§ Exercise 1
From the interview excerpt below, list the items that Esther's father gave the farmer so that the farmer could wash his hands before milking.

§ Source passage
- Opening Delimiter -

Interviewer:  What did you do about Passover food?

Esther:  Oh, we got, I still remember, we had a five-pound loaf of Philadelphia cream cheese and it came in a square wood box where the lid slid out, you know, had a place where the, it slid in and out, and we’d get a five-pound package.  I don’t know.  Oh, Cincinnati had a company called The Wise, W-i-s-e, that distributed kosher food and Passover food and they were related to the Muskat family in Marietta, and they had it all imported, so, Passover, I don’t remember any kind of problem.  Someone came up to Columbus and got the milk.  Oh.  No, that’s the best story.  I used to go with my father out to the farm to get the milk directly from the cow.  Yeah, my dad had special buckets that he kept in a special place and he had those milk jugs, you know, with those round lids.  You know, what a farmer’s milk jug looks like and he had those Passover milk jugs and pails kept in a special place and I used to go – I forgot about this – I used to go out to the farm with him and he’d give the farmer a bucket of water and soap and rags to wash his hands and then he’d watch the famer milk the cows and they’d put it in buckets and then into those tall milk cans and they’d fill two or three of those cans and they were heavy.  I don’t know how my dad carried ‘em and put ‘em in the trunk, and so, we’d spend the afternoon at the farm and then we’d go back to my house and my mother would have layers of cheesecloth and they’d start pouring.  My dad could lift those big milk cans and pour it through the cheesecloth into smaller cans and then they’d pour it through more cheesecloth into smaller and people came to my house and collected milk.  They’d bring their own bottles and jugs or cans or whatever.  I’m not sure.  As a child you just take everything for granted.  I just remember watching the process, but I always went with my dad to the farm because the farmer, when he’d be milking the cow, there were a lot of kitties around.  He’d sometimes divert the spray this way and there was always a cat with open mouth to catch it. It was amazing how good they were at that.

Interviewer:  How did you meet your husband?

- Closing Delimiter -

§ Exercise 2
Reproduce the entries below verbatim. Start at their first line and continue up to and including the line that contains "ンセル料以外に発生した料金があれば、宿泊施設にお支払いください。".

§ Dataset

- Opening Delimiter -

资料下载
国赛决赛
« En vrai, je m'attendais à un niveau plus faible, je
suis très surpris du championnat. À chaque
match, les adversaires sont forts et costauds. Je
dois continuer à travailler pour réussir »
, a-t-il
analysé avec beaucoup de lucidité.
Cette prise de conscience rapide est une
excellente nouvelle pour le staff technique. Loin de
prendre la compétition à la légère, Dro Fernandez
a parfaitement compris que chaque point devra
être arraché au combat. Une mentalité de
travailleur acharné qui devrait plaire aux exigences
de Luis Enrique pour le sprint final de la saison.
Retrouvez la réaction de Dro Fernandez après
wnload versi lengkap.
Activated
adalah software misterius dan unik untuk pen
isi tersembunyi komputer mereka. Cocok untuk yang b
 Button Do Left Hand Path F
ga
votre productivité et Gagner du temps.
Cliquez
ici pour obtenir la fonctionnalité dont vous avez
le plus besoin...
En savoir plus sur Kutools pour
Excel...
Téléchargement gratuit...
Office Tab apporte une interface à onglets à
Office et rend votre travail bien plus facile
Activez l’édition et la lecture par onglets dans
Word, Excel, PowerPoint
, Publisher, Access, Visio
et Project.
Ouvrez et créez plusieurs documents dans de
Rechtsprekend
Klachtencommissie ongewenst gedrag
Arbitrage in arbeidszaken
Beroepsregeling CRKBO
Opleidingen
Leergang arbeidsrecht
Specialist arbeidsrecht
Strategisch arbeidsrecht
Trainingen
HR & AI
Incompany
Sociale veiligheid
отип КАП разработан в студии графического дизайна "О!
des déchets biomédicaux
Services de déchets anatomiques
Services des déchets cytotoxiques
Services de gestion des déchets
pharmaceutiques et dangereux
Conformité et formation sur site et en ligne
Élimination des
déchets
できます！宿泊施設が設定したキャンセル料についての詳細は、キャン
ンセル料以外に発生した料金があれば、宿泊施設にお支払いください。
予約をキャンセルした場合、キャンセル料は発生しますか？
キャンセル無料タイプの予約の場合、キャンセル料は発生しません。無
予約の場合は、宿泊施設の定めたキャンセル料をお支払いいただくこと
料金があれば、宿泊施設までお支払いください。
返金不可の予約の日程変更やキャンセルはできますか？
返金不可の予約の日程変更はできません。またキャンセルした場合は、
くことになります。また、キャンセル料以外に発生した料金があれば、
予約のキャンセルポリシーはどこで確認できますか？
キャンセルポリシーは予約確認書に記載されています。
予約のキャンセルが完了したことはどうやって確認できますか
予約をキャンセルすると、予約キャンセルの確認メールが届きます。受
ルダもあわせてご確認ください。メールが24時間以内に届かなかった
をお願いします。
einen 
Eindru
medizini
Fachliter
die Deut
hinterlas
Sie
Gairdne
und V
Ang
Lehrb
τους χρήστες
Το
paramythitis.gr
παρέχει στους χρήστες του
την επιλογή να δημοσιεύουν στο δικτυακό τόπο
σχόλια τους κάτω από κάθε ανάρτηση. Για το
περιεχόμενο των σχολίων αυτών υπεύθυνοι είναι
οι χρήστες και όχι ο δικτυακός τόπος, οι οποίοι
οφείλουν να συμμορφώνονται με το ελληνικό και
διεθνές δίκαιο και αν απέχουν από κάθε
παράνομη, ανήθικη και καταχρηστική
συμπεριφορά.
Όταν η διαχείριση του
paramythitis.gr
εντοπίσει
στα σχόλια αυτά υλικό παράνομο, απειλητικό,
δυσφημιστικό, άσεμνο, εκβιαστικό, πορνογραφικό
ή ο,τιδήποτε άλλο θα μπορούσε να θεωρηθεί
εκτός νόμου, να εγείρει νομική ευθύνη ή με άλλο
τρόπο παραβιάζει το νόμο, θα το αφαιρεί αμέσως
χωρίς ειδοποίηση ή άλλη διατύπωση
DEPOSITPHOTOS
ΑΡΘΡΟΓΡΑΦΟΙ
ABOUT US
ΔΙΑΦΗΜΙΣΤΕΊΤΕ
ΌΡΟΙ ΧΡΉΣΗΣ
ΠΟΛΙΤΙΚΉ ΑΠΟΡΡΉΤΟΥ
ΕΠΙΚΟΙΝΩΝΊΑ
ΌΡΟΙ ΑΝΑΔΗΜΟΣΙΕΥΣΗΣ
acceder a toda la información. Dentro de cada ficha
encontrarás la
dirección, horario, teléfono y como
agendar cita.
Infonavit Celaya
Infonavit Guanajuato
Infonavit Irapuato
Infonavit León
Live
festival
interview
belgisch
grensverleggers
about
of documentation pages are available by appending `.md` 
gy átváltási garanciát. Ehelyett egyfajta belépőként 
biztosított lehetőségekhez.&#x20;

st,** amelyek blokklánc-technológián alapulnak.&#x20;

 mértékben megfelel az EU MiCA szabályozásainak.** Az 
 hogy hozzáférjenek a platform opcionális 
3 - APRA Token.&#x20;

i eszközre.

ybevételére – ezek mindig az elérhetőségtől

- Closing Delimiter -

§ Response 1
- A bucket of water
- Soap
- Rags

§ Response 2
资料下载
国赛决赛
« En vrai, je m'attendais à un niveau plus faible, je
suis très surpris du championnat. À chaque
match, les adversaires sont forts et costauds. Je
dois continuer à travailler pour réussir »
, a-t-il
analysé avec beaucoup de lucidité.
Cette prise de conscience rapide est une
excellente nouvelle pour le staff technique. Loin de
prendre la compétition à la légère, Dro Fernandez
a parfaitement compris que chaque point devra
être arraché au combat. Une mentalité de
travailleur acharné qui devrait plaire aux exigences
de Luis Enrique pour le sprint final de la saison.
Retrouvez la réaction de Dro Fernandez après
wnload versi lengkap.
Activated
adalah software misterius dan unik untuk pen
isi tersembunyi komputer mereka. Cocok untuk yang b
 Button Do Left Hand Path F
ga
votre productivité et Gagner du temps.
Cliquez
ici pour obtenir la fonctionnalité dont vous avez
le plus besoin...
En savoir plus sur Kutools pour
Excel...
Téléchargement gratuit...
Office Tab apporte une interface à onglets à
Office et rend votre travail bien plus facile
Activez l’édition et la lecture par onglets dans
Word, Excel, PowerPoint
, Publisher, Access, Visio
et Project.
Ouvrez et créez plusieurs documents dans de
Rechtsprekend
Klachtencommissie ongewenst gedrag
Arbitrage in arbeidszaken
Beroepsregeling CRKBO
Opleidingen
Leergang arbeidsrecht
Specialist arbeidsrecht
Strategisch arbeidsrecht
Trainingen
HR & AI
Incompany
Sociale veiligheid
отип КАП разработан в студии графического дизайна "О!
des déchets biomédicaux
Services de déchets anatomiques
Services des déchets cytotoxiques
Services de gestion des déchets
pharmaceutiques et dangereux
Conformité et formation sur site et en ligne
Élimination des
déchets
できます！宿泊施設が設定したキャンセル料についての詳細は、キャン
ンセル料以外に発生した料金があれば、宿泊施設にお支払いください。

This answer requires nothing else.